How much does MIND diet cost?
The MIND diet is full of healthy fruits and vegetables and whole grains. Obviously, they will cost more than a basket of Twinkies, captain crunch and white bread, but the payoff in longevity and enjoyment of life is incredibly worth it. However, it can be done on a budget if one is careful. Here are some helpful tips to cut costs on the MIND diet for seniors:
- During the spring, summer, and fall, farmers markets are available in many towns. Take advantage of this time to eat fresh foods grown by local farmers for nearly 3 seasons.
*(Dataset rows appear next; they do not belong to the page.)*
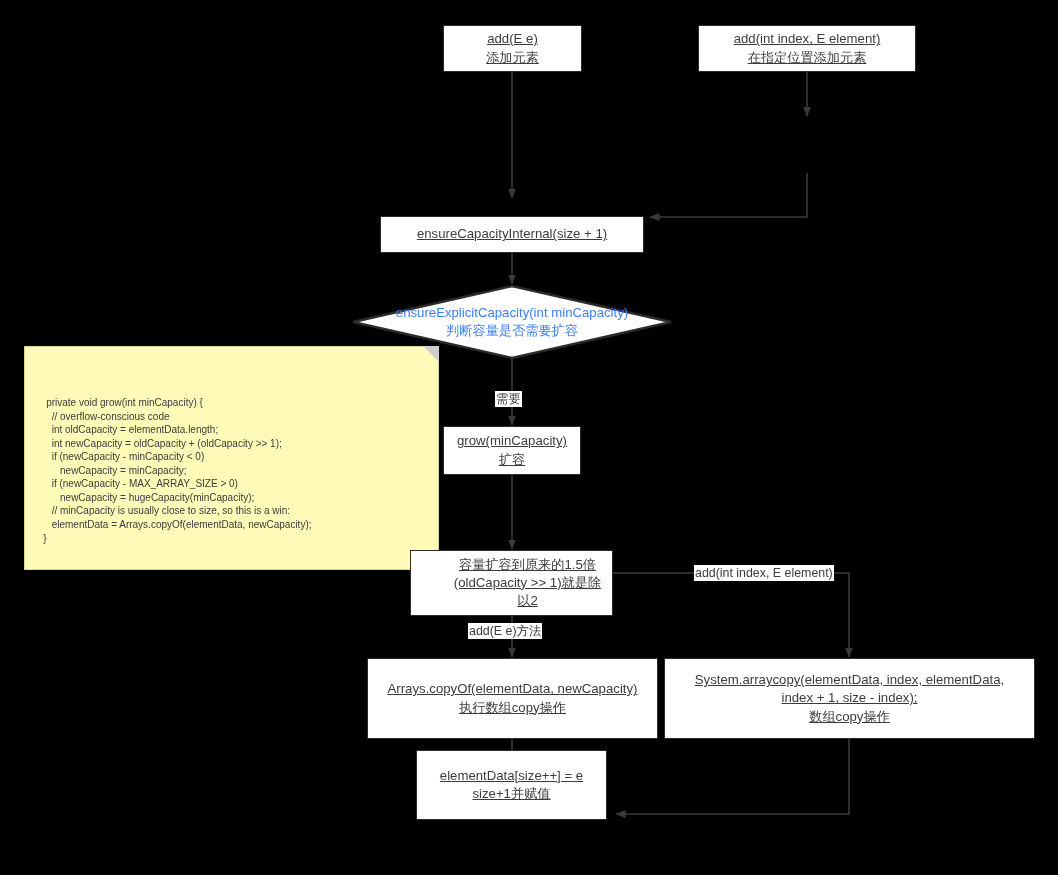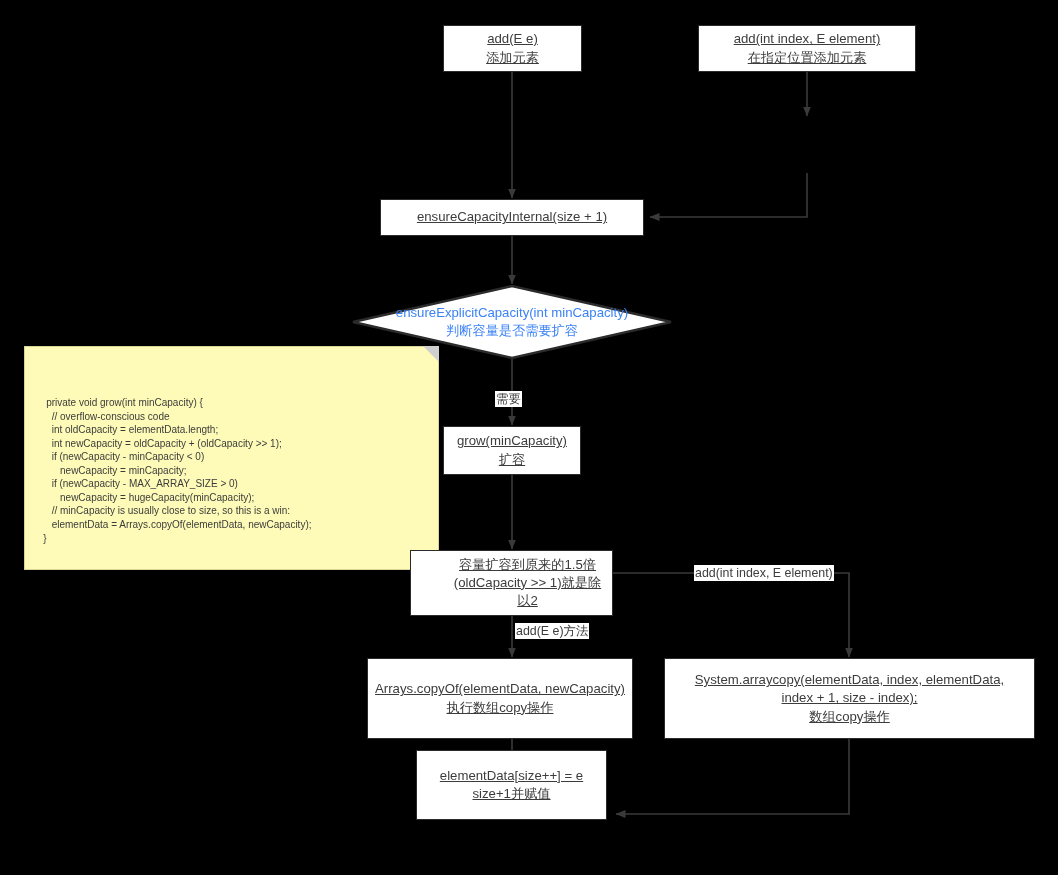--- a/index.html
+++ b/index.html
@@ -134,21 +134,21 @@
     <span class="txt">add(E e)
 添加元素</span>
   </div>
 
   <div class="node" style="left:698px; top:25px; width:218px; height:47px;">
     <span class="txt">add(int index, E element)
 在指定位置添加元素</span>
   </div>
 
 
-  <div class="node" style="left:380px; top:199px; width:264px; height:37px;">
+  <div class="node" style="left:380px; top:216px; width:264px; height:37px;">
     <span class="txt">ensureCapacityInternal(size + 1)</span>
   </div>
 
   <div class="decision" style="left:352px; top:285px; width:320px; height:74px;">
     <svg class="dshape" viewBox="0 0 320 74" preserveAspectRatio="none">
       <polygon points="160,1 319,37 160,73 1,37" fill="#ffffff" stroke="#2b2b2b" stroke-width="2.4"></polygon>
     </svg>
     <div class="dlabel">ensureExplicitCapacity(int minCapacity)
 判断容量是否需要扩容</div>
   </div>
@@ -156,21 +156,21 @@
   <div class="node" style="left:443px; top:426px; width:138px; height:49px;">
     <span class="txt">grow(minCapacity)
 扩容</span>
   </div>
 
   <div class="node" style="left:410px; top:550px; width:203px; height:66px;padding-left:32px;">
     <span class="txt">容量扩容到原来的1.5倍
 (oldCapacity &gt;&gt; 1)就是除以2</span>
   </div>
 
-  <div class="node" style="left:367px; top:658px; width:266px; height:81px;">
+  <div class="node" style="left:367px; top:658px; width:291px; height:81px;">
     <span class="txt">Arrays.copyOf(elementData, newCapacity)
 执行数组copy操作</span>
   </div>
 
   <div class="node" style="left:664px; top:658px; width:371px; height:81px;">
     <span class="txt">System.arraycopy(elementData, index, elementData,
 index + 1,  size - index);
 数组copy操作</span>
   </div>
 
@@ -189,17 +189,17 @@
          newCapacity = minCapacity;
       if (newCapacity - MAX_ARRAY_SIZE &gt; 0)
          newCapacity = hugeCapacity(minCapacity);
       // minCapacity is usually close to size, so this is a win:
       elementData = Arrays.copyOf(elementData, newCapacity);
    }</span>
   </div>
 
   <div class="elabel" style="left:495px; top:391px;">需要</div>
 
-  <div class="elabel" style="left:468px; top:623px;margin-left:47px;">add(E e)方法</div>
+  <div class="elabel" style="left:468px; top:623px;">add(E e)方法</div>
 
   <div class="elabel" style="left:694px; top:565px;">add(int index, E element)</div>
 
 </div>
 
 </body></html>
- If you have the capacity to store foods, the fresh vegetables at farmers markets can be purchased cheaply and frozen or canned for use during the winter months.
- Watch for ads on Craigslist and FB marketplace for apples, honey, and eggs.
- Become familiar with your grocery store and show up when the chicken, turkey, and fish are usually marked down. This meat can also be frozen for future meals.
- Compare prices at COSTCO and other club stores to see if buying bulk meat and vegetables would be cost-effective for your situation. These things can also be divided and frozen.
- Batch cooking is always a good idea for cost efficiency and easy weekday meals
- Join a fresh food co-op in your town. They deliver a box of seasonal vegetables weekly to your home.
- Freeze leftovers
- Repeat meals - many people find success in controlling their food budget by eating the same thing for breakfast and lunch and nearly the same type of thing for dinner. This can also help with controlling your diet.